If you’re looking at KID-FIT as a business opportunity (as opposed to a single location or non-profit program) you should know how KID-FIT is different from children’s fitness franchises.
KID-FIT is a structured P.E. curriculum in which all children on location participate instead of just a select few. Children’s fitness franchises sell their service as pull-out programs. Also known as a “parent pay” or “fee per child” classes, there are a number of disadvantages of building a business this way.
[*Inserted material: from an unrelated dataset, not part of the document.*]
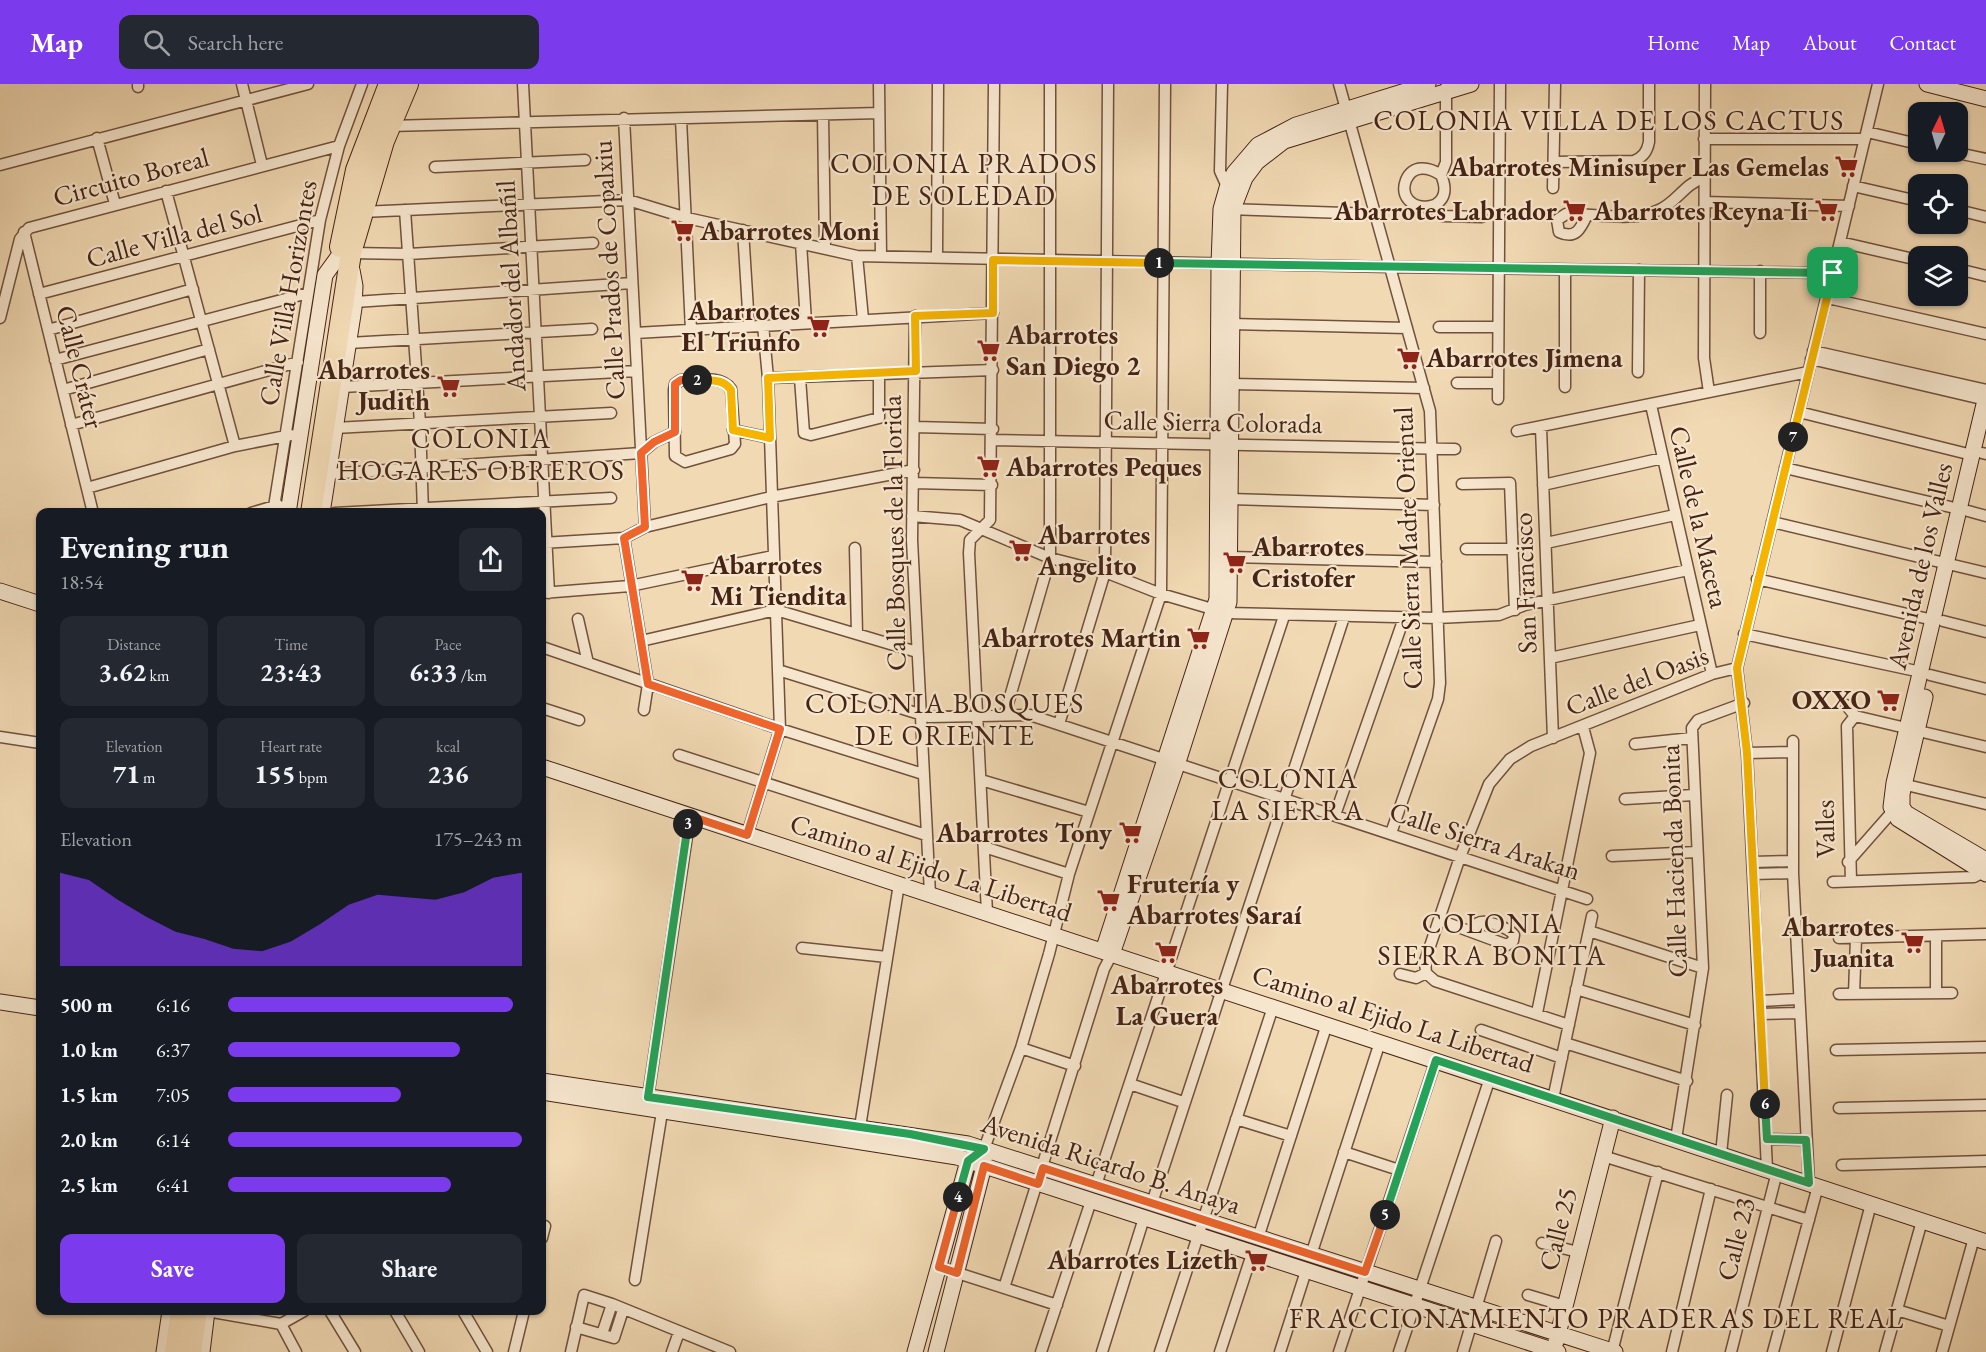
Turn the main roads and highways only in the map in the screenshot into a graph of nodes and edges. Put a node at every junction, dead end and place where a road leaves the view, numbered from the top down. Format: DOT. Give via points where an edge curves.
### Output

Here are some of the most important:
| All Children Participate | Pull-Out Programs |
|---|---|
| Need to convince one person (Director/Owner) to make a sale | Need to convince parents of each child to make a sale |
| Year long contracts | Month by month contracts |
| Buyers make a buying decision once a year | Buyers make a buying decision each month |
| Stable cash flow all year long | Sporadic monthly cash flow |
| Less sensitive to the economy | More sensitive to the economy |
| Difficult to terminate yearlong contract | Easy to terminate monthly agreement/contract |
| Easy accounting -1 payment per account each month | Time consuming accounting - payments from many parents |
| Minimal returned check fees | Regular returned check fees |
| Enrollment is never a concern since all children participate | Enrollment is always a concern, especially for holidays/vacations |
| Average cost per child low - leads to greater volume | Average cost per child high - leads to lower volume |
| Convenient for schools - entire class takes the program with their regular staff teachers | Inconvenient for schools - select children are taken out, other children are upset and some school teachers have to leave their classrooms to help |
| All the staff sees, knows and values the program | Few staff members see the program or know what children do each week |
| Accepted as an important part of the curriculum - fees part of tuition | Not an important part of the curriculum - an optional extra |
| Yearly renewal likely | May not make it a full year |
| Higher overall account retention | Lower overall account retention |
| Instructor hours and income are stable | Instructor hours and income are unstable |
| Class size is large - motivating for instructors | Class size may be very small - not motivating for instructors |
| Low instructor turnover | High instructor turnover |
| Greater long term financial security | Questionable long term financial security |
To summarize, conducting a pull-out program will cost a massive amount of capital for:
1) Selling and retaining clients
2) Accounting
3) Hiring and retaining instructors
Long term success is directly related to each of these areas. And, it’s not cost effective to start a business with so many unnecessary worries.
Be careful if you are considering investing in a pull-out program promising large profits. These profits are often based on unrealistic sign-up numbers and lead to all the disadvantages listed above.